Par Mathieu Seguin | Rédacteur sport
La fin de cycle de Golden State s’accompagne de tensions inattendues. Cette fois, ce sont les déclarations de Draymond Green sur son rôle offensif qui relancent le débat autour de son histoire avec son entraîneur.
Après l’élimination en Play-In, l’image de Draymond Green aux côtés de Steve Kerr laissait penser à une relation intacte. Pourtant, ses propos récents, suggérant que son rôle avait été limité en attaque, ont surpris. Dans une organisation construite sur la cohésion et des rôles bien définis, ce type de sortie publique interpelle forcément.
Très vite, Austin Rivers a réagi sur cette sortie étonnante, estimant que ces critiques manquaient de reconnaissance envers Kerr. Pour lui, le coach a justement permis à Green de devenir le joueur qu’il est aujourd’hui, en lui offrant un cadre idéal pour exprimer ses qualités, notamment son intelligence de jeu et son leadership émotionnel.
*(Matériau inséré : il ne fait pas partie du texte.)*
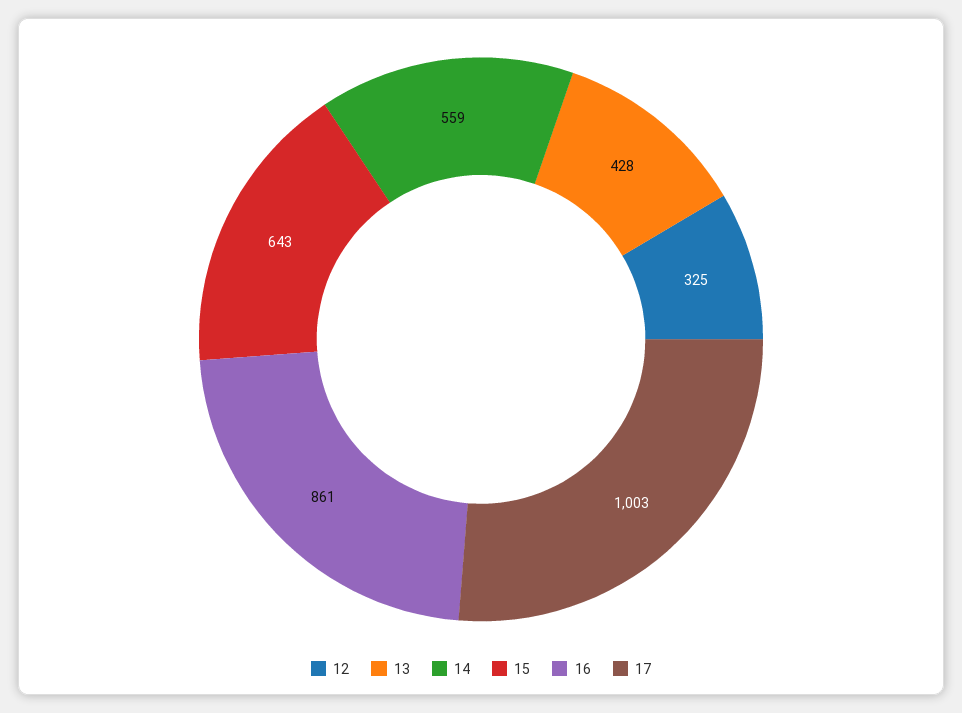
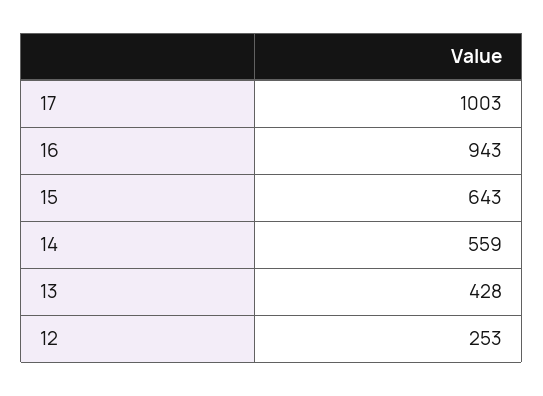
12: 325 -> 253
16: 861 -> 943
Une critique jugée incompréhensible
Sur ce point, Rivers n’a pas hésité à exprimer son incompréhension : « C’est ridicule. Draymond a un QI basket très élevé. Une grande partie de son jeu repose là-dessus. Donc ça me dépasse qu’il pense comme ça. » Une réaction forte qui souligne le décalage entre le rôle réel de Green et sa perception.
Il insiste surtout sur la liberté accordée par Kerr : « Steve lui a permis d’avoir cette voix, d’être le leader émotionnel de l’équipe. Il l’a laissé être lui-même. » Une manière de rappeler que son impact ne s’est jamais limité au scoring, mais à tout ce qu’il apporte autour.
Car sur le terrain, Green n’a jamais été un scoreur dominant. Son influence repose ailleurs, dans la création, la défense et la lecture du jeu. Les défenses adverses l’ont souvent laissé ouvert, préférant contenir des joueurs comme Stephen Curry ou Klay Thompson, ce qui reflète bien sa place dans le système.
Dans ce contexte, remettre en question ce rôle peut sembler risqué pour son héritage. Golden State s’est construit autour de cet équilibre précis, où chacun avait une fonction claire. À mesure que la dynastie s’efface, ces prises de parole prennent plus de poids et révèlent parfois des fissures jusque-là invisibles.